Not that Citigroup is anywhere near as gloomy as the clients of Tradition. The US investment bank believes that UK house prices will fall 3 per cent next year — which would still mark their first retreat in more than ten years — and remain flat in 2009. That alone would hit its profit forecasts by up to 18 per cent. However, coupled with Citigroup's expectation of an accompanying 10per cent fall in the volume of house sales, the effect is more dramatic: an average 27 per cent fall in forecast earnings for 2008, and a 30 per cent fall for 2009.
However, profits are only part of the story. The requirement to build up substantial land banks, as well as the seasonal ebbs and flows in stock positions as houses are built, completed and sold, means that the sector's balance sheets should also be taken into account. Here, Citigroup highlights those housebuilders for which the ratio of operating profits to interest payments is the lowest. For Berkeley, which is now more than halfway through a programme of returning capital to shareholders, forecast interest cover is a healthy 31times. However, for Barratt Developments — which yesterday dropped out of the FTSE 100 — and Taylor Wimpey, that ratio will fall to about four times next year. Given that most banking covenants are pegged on a minimum cover of three times, Citigroup suggests that the two could start to get close to their lending limits if a fall in house prices more severe that expected is accompanied by a decline in volumes.

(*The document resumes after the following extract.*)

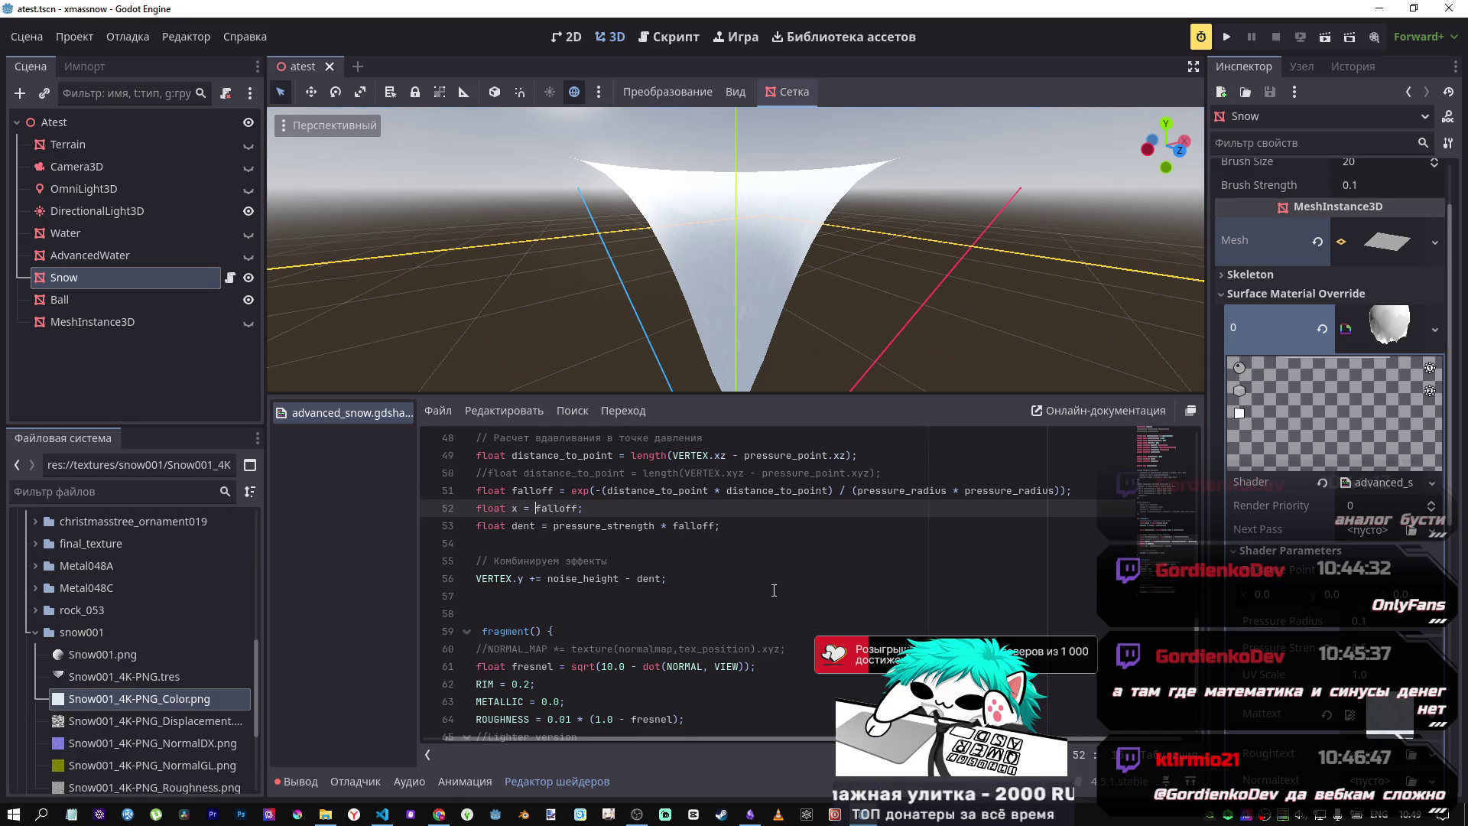
click(519, 507)
key(BackSpace)
text(y)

The question for investors is the extent to which this gloom has already been priced in. Perhaps the most encouraging signal is that housebuilders are now exceptionally cheap by historic standards in relation to net asset values. Share prices in the sector have not traded below a ratio of 1.1 times net asset value over the long run — they peaked at nearly 1.7 times last year — and so the fact that they now trade at a discount is clearly encouraging. This is all the more so given that it is considered highly unlikely that British housebuilders will face the sort of asset writedowns that have troubled their American peers. Even a 10 per cent fall in house prices next year is not expected to force housebuilders to take provisions against the value of their land.
However, on the basis of earnings multiples, stock market valuations are far less compelling. Using Citigroup's downgraded 2008 profit forecasts, the sector is still trading at nine times, against the trough of six times seen earlier this decade.
Neither are dividend yields especially attractive — despite their benefit from tumbling share prices and a move towards higher payout ratios in recent years. Stripping out Berkeley, which pays no dividend, the sector's prospective yield for 2008 is 6.6 per cent, less than that widely available in the banking and commercial property sectors.
So, although the likes of Bellway, Berkeley and Persimmon are among those better placed to ride out a period of house-price deflation, there are few good reasons to buy the sector while the credit crunch persists. Further UK interest rate cuts in January or February ahead of the important spring selling season would help to turn sentiment in the stock market. The big-ticket punters in the derivatives market are likely to prove harder to convince.